Wednesday Bubble: Why?

Posted by on Nov 19, 2008 in sexual desire, sexual health | 3 comments

Would you prefer to have a better sex drive and a beard? Or the opposite?

Can’t decide?

About a week and a half ago, news hit the headlines about a new FDA-approved testosterone patch for women to restore declining libidos. The patch, called Intrinsa, was tested in a study of 841postmenopausal not currently on hormone replacement therapy who received either one of two doses of the patch or a dummy placebo patch over 52 weeks. The patch’s effectiveness (namely, restoring sexual satisfaction) was measured up to week 24, or for roughly half the study.

The results, which were published in the esteemed New England Journal of Medicine, showed that compared to a dummy patch, using Intrinsa was associated with significant increases in sexual desire and a decline in sexual distress. Overall, the higher dose patch led to modest improvements in sexual function.

In other words, wearing a patch was significantly better than using nothing at all but not life-shattering in terms of improving sexual function.

The caveat? Unwanted hair growth, which occurred in about a third of women using the higher dose patch and in about 23% of women using the lower dose.

Results of this study undoubtedly leave hope for women in menopause experiencing declines in sexual function. In fact, I’ve written previously about the positive effects of taking testosterone to improve sexual desire. However, I’ve also found some evidence that testosterone increases the risk of metabolic syndrome and heart disease in women.

The other rub? You have to use the patch all the time, which means that you are subjecting yourself to testosterone and negative side effects, such as hair growth,  24/7. Researchers don’t have any answers about the safety of long-term use.

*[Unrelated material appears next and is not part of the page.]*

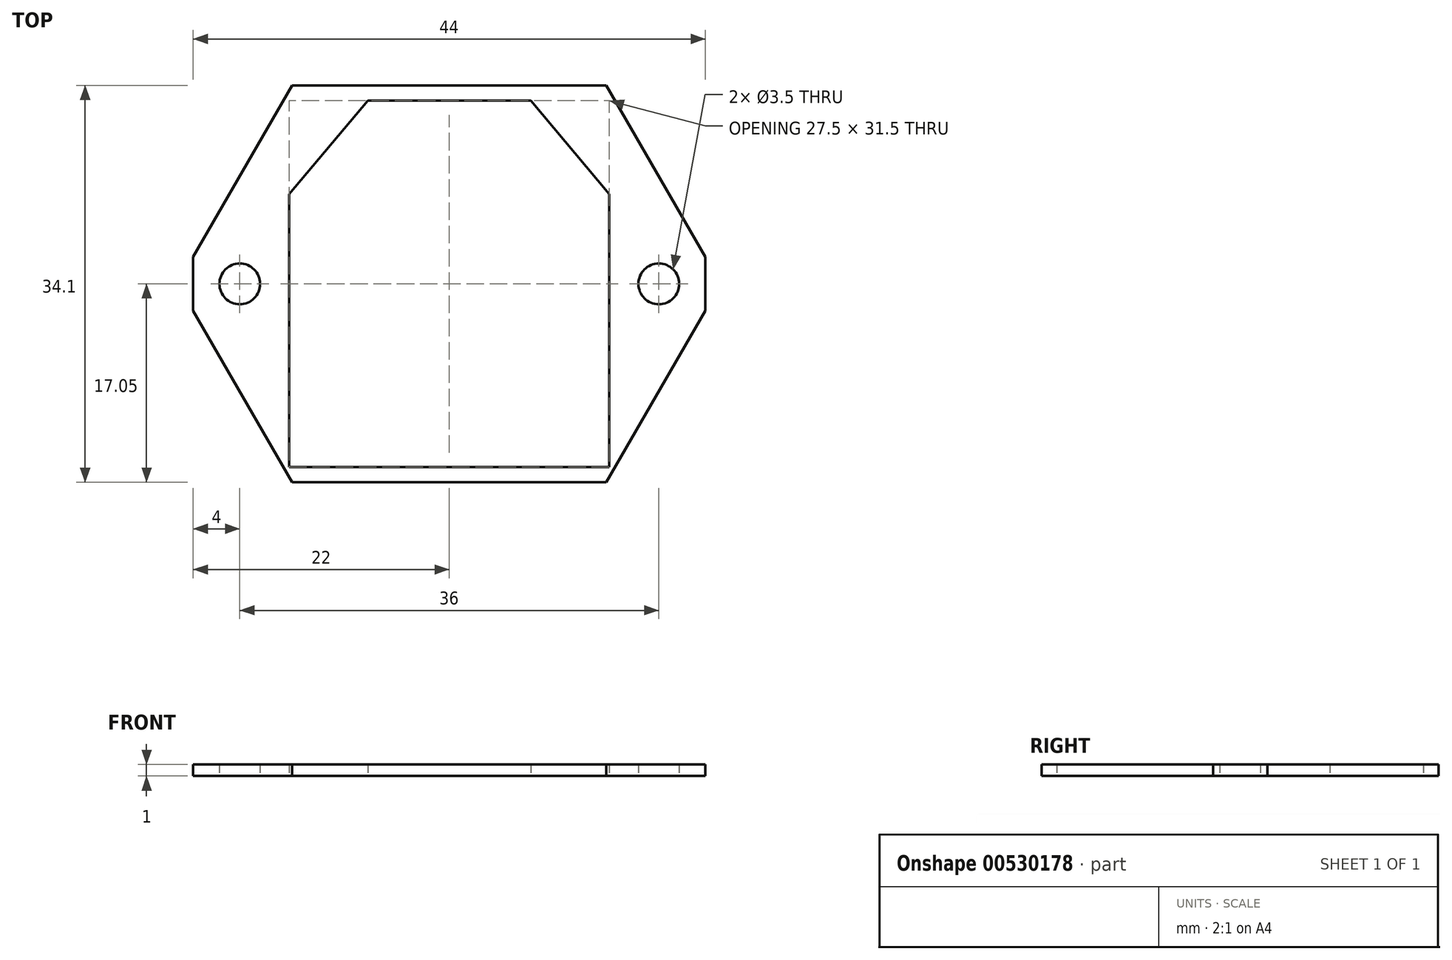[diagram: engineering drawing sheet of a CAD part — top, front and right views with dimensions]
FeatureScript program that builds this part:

Fortunately, there are some very positive steps you can take to improve menopausal declines in sexual desire and function, which Dr. Christine Northrup says, are often misnomers. So, I leave you with this:

Why would you risk unwanted hair growth and other yet to be defined side effects when you can solve the problem in a positive, affirming, healthy way?

More to come!


  1. 11-19-2008

    It amazes me that drugs can be pushed to the public when the researchers have no clue of the long term side effects. Look how many drugs have been pulled off the market for disastrous side effects? You’d think the FDA would adjust their procedures! But that would then take $$$ out of their pockets…….vicious circle.

  2. 11-19-2008

    i believe you would need to survey husbands on this one. another game of would you rather…

  3. 11-19-2008

    Why indeed, if there are other other ways without side effects. Would love to know.